"Victoria döneminde yaşayanların dünyaya bakış açısını yansıtan edebiyat dünyasında Charles Dickens'ın Zor Zamanlar (1854) ve Elizabeth Gaskell'in Mary Barton (1848) ile Kuzey ve Güney (1855) adlı romanları gibi yapıtlar endüstriyel yaşamın zorluklarını, özellikle işçi kesiminin sorunlarını ve acılarını ele almaktaydı. Dickens (1812-70) Zor Zamanlar'da saniyeleşmenin yol açtığı çıkarcı, önlemlere dayalı ve sonuçlara yönelik mantaliteden söz ediyor ve bunu insanların bu yeni dünyadaki deneyimleriyle kıyaslıyordu: 'Fabrikalarda yüzlerce el; Buhar Gücünde ise yüzlerce beygir var. Makinenin yarım kiloluk bir ağırlığın gücü ile neler yapabileceği biliniyor.'
Dickens gerçeklerin, kağıt üzerindeki bilgilerin ve tartışmaların üzerinde durulurken sosyal sorunların asıl nedenlerinden tümüyle uzak kalındığını gözlemledi. Bu gözlem günümüzde modern teknolojinin sağladığı dönüşümün sosyal içerik ve sorunları göz ardı ettiği hakkında söylenenleri çağrıştırıyor. Georg Eliot ve Elizabeth Gaskell dâhil diğer romancılar gibi Dickens ya da yükselen rakamlardan oluşan istatistiklerin bireye toplumda bir yer açmadığı endişesini taşıyordu. Bu endişe hem 1790'lardaki ve on dokuzuncu yüzyılın başındaki romantik ozanlar, hem ortaçağda Rafael'den önceki ressamlar ile bu yazarlar arasında bir bağlantı oluşturuyordu."
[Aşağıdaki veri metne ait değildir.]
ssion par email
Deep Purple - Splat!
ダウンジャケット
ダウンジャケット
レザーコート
İngiltere Ulaşım Tarihinin Edebi Eserlerde İşlenişine Dair
"Edebiyat eserlerinde, tren, kültürlü kentlilerin davranış ve tutumlarını kırsal kesime taşımalarını sağlıyordu. Örneğin Oscar Wilde'ın The Importance of Being Earnest (Ciddi Olmanın Önemi) (1895) adlı oyununda Gwendolen Fairfax Hertfordshire'ı ziyaret ediyor, H.G.Wells'in Love and Mr. Lewisham (Aşk ve Bay Lewisham) (1900) adlı romanında Ethel Hendeson Sussex'e geliyordu. Sherlock Holmes ve daha sonra Hercule Poirot Londra'dab trene binip kötü adamların peşine düşüyor, Scotland Yard dedektifleri yerel polis gücünün yardımına gidiyordu."